Instruction: Copy the material verbatim, starting at the line that contains "Chi è Jennifer Caroletti, la" and ending after the line that contains "construir un centro deportivo". Leave out the pictures.

Data excerpts:
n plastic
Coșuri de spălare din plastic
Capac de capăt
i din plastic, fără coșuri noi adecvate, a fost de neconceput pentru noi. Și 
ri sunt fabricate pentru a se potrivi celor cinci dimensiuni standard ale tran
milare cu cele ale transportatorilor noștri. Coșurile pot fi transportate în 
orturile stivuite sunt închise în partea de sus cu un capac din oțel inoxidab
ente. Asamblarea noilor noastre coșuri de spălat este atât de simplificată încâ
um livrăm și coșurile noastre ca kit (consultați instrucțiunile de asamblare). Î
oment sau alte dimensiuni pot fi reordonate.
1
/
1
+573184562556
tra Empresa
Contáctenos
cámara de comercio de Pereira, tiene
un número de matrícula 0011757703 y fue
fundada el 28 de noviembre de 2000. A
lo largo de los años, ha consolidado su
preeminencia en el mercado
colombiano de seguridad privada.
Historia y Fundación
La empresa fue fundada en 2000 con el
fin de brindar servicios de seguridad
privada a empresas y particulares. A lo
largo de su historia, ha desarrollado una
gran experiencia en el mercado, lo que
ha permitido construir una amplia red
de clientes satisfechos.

* * *

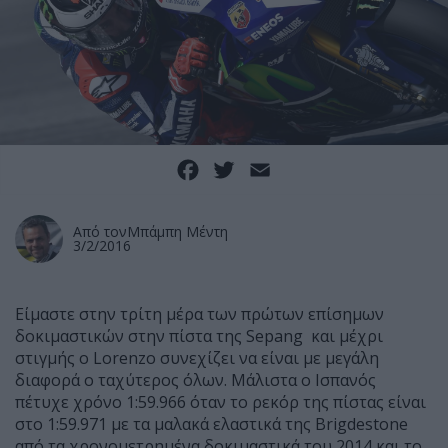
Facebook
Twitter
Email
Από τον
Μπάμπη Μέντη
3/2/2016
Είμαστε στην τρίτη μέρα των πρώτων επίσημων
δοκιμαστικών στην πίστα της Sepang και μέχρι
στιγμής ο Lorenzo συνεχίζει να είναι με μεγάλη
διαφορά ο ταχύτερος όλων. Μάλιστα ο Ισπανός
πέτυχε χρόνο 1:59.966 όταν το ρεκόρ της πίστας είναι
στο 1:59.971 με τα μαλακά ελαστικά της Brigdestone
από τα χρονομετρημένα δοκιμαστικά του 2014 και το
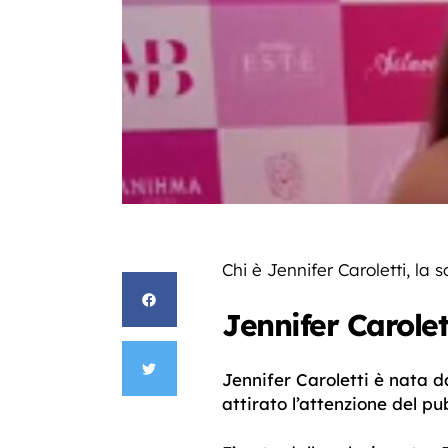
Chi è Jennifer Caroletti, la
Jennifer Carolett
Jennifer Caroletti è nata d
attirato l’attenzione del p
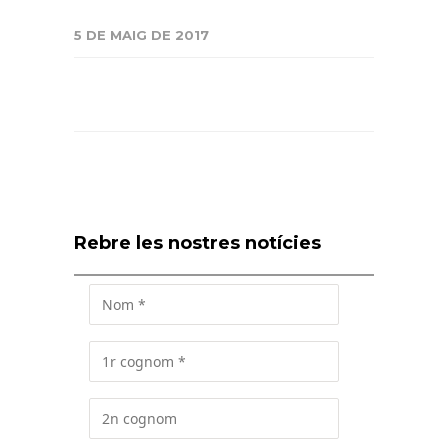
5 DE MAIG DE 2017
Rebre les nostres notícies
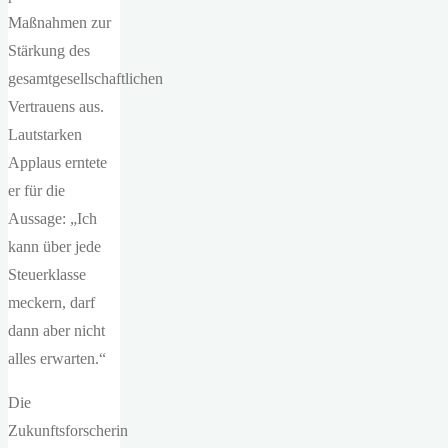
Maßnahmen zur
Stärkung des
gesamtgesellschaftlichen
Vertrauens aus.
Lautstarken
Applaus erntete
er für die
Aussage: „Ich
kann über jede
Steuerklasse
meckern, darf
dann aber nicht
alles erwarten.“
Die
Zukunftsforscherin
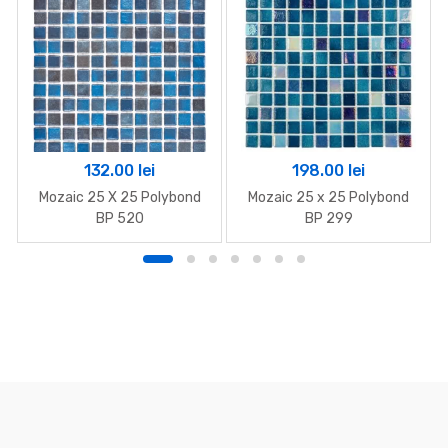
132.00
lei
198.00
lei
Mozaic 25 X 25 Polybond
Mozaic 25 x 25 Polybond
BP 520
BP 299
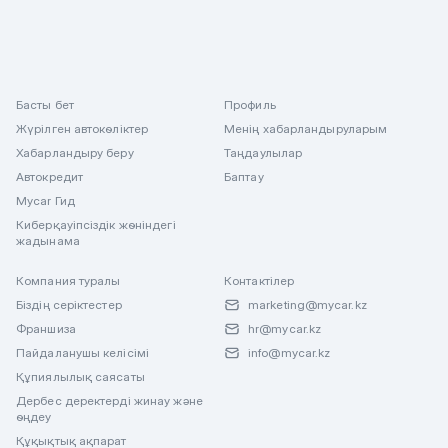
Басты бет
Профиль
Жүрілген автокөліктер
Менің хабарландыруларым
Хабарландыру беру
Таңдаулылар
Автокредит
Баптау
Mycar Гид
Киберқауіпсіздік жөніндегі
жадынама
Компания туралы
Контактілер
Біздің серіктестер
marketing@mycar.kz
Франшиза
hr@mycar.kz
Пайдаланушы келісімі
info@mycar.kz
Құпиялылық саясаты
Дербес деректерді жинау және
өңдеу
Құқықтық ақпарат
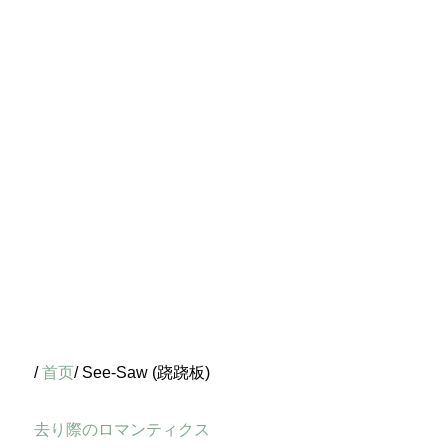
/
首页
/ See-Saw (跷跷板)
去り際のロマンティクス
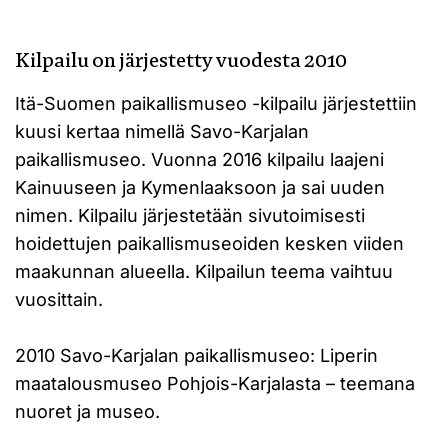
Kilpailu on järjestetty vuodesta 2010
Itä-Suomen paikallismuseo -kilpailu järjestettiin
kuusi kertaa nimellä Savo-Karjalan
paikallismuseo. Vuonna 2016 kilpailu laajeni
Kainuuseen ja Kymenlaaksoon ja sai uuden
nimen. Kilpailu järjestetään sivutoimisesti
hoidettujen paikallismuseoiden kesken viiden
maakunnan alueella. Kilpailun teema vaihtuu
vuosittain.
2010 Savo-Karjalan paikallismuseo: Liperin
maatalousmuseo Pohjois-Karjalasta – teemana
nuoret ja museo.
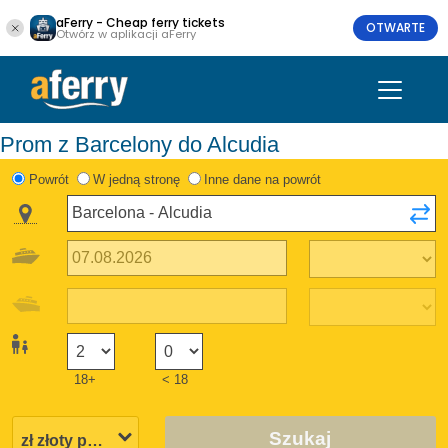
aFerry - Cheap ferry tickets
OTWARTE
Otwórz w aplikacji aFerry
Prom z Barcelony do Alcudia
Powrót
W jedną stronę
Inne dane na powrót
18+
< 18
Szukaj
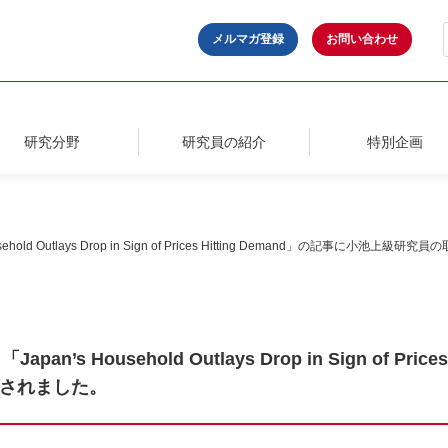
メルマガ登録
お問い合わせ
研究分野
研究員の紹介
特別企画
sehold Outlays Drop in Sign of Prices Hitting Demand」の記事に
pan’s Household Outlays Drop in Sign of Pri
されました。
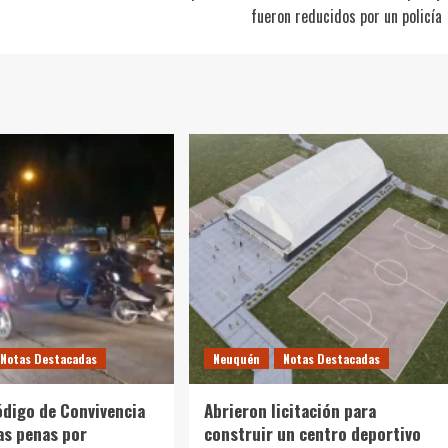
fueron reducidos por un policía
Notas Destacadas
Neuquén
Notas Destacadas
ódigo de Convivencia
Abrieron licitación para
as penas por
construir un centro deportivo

Response for this exercise:
Chi è Jennifer Caroletti, la
Jennifer Carolett
Jennifer Caroletti è nata d
attirato l’attenzione del p
5 DE MAIG DE 2017
Rebre les nostres notícies
Maßnahmen zur
Stärkung des
gesamtgesellschaftlichen
Vertrauens aus.
Lautstarken
Applaus erntete
er für die
Aussage: „Ich
kann über jede
Steuerklasse
meckern, darf
dann aber nicht
alles erwarten.“
Die
Zukunftsforscherin
132.00
lei
198.00
lei
Mozaic 25 X 25 Polybond
Mozaic 25 x 25 Polybond
BP 520
BP 299
Басты бет
Профиль
Жүрілген автокөліктер
Менің хабарландыруларым
Хабарландыру беру
Таңдаулылар
Автокредит
Баптау
Mycar Гид
Киберқауіпсіздік жөніндегі
жадынама
Компания туралы
Контактілер
Біздің серіктестер
marketing@mycar.kz
Франшиза
hr@mycar.kz
Пайдаланушы келісімі
info@mycar.kz
Құпиялылық саясаты
Дербес деректерді жинау және
өңдеу
Құқықтық ақпарат
/
首页
/ See-Saw (跷跷板)
去り際のロマンティクス
Kilpailu on järjestetty vuodesta 2010
Itä-Suomen paikallismuseo -kilpailu järjestettiin
kuusi kertaa nimellä Savo-Karjalan
paikallismuseo. Vuonna 2016 kilpailu laajeni
Kainuuseen ja Kymenlaaksoon ja sai uuden
nimen. Kilpailu järjestetään sivutoimisesti
hoidettujen paikallismuseoiden kesken viiden
maakunnan alueella. Kilpailun teema vaihtuu
vuosittain.
2010 Savo-Karjalan paikallismuseo: Liperin
maatalousmuseo Pohjois-Karjalasta – teemana
nuoret ja museo.
aFerry - Cheap ferry tickets
OTWARTE
Otwórz w aplikacji aFerry
Prom z Barcelony do Alcudia
Powrót
W jedną stronę
Inne dane na powrót
18+
< 18
Szukaj
メルマガ登録
お問い合わせ
研究分野
研究員の紹介
特別企画
sehold Outlays Drop in Sign of Prices Hitting Demand」の記事に
pan’s Household Outlays Drop in Sign of Pri
されました。
fueron reducidos por un policía
Notas Destacadas
Neuquén
Notas Destacadas
ódigo de Convivencia
Abrieron licitación para
as penas por
construir un centro deportivo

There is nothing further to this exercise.